-- WHAT IS REQUIRED --
For every record below, repeat the text exactly and pass over any image.

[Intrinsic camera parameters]
******************************

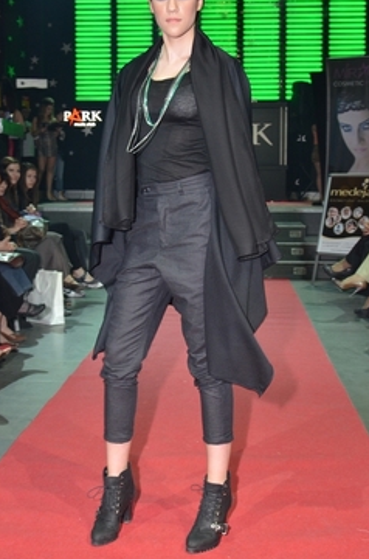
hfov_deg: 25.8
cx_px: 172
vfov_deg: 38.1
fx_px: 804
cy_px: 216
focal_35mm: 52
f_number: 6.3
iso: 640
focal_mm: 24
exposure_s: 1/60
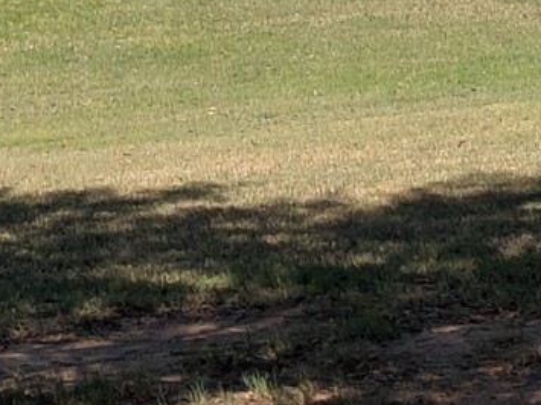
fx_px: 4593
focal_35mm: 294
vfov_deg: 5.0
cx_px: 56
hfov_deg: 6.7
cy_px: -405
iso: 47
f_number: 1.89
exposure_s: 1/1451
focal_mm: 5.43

******************************

-- REPLY --
hfov_deg: 25.8
cx_px: 172
vfov_deg: 38.1
fx_px: 804
cy_px: 216
focal_35mm: 52
f_number: 6.3
iso: 640
focal_mm: 24
exposure_s: 1/60
fx_px: 4593
focal_35mm: 294
vfov_deg: 5.0
cx_px: 56
hfov_deg: 6.7
cy_px: -405
iso: 47
f_number: 1.89
exposure_s: 1/1451
focal_mm: 5.43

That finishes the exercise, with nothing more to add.